Material to process.
---
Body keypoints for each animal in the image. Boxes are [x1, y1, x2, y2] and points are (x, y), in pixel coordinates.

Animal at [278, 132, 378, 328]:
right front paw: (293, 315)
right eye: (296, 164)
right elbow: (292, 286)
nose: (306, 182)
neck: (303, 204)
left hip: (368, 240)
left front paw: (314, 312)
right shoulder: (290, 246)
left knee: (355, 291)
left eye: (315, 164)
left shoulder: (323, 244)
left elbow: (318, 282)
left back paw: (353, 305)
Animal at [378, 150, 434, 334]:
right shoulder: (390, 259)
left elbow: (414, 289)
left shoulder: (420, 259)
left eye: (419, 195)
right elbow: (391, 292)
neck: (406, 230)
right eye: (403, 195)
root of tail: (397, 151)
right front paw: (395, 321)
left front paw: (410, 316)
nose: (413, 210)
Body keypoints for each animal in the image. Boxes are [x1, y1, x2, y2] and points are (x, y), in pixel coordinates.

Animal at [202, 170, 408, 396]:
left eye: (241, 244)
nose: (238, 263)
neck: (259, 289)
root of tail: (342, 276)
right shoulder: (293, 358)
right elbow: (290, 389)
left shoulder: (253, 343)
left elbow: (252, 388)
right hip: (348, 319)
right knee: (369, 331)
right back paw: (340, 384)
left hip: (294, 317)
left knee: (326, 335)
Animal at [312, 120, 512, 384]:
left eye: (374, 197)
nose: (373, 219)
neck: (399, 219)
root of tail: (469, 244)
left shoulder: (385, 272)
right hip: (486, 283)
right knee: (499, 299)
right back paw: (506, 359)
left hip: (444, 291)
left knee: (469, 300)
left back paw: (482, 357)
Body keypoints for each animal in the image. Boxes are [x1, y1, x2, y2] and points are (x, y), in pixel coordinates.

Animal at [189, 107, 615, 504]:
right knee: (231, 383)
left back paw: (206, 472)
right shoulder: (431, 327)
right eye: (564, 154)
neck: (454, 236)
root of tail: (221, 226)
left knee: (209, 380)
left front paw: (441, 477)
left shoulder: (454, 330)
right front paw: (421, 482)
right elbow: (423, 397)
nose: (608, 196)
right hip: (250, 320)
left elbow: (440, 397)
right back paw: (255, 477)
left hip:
---
Only the number should be given: how many lines in the data contain the string "front".

6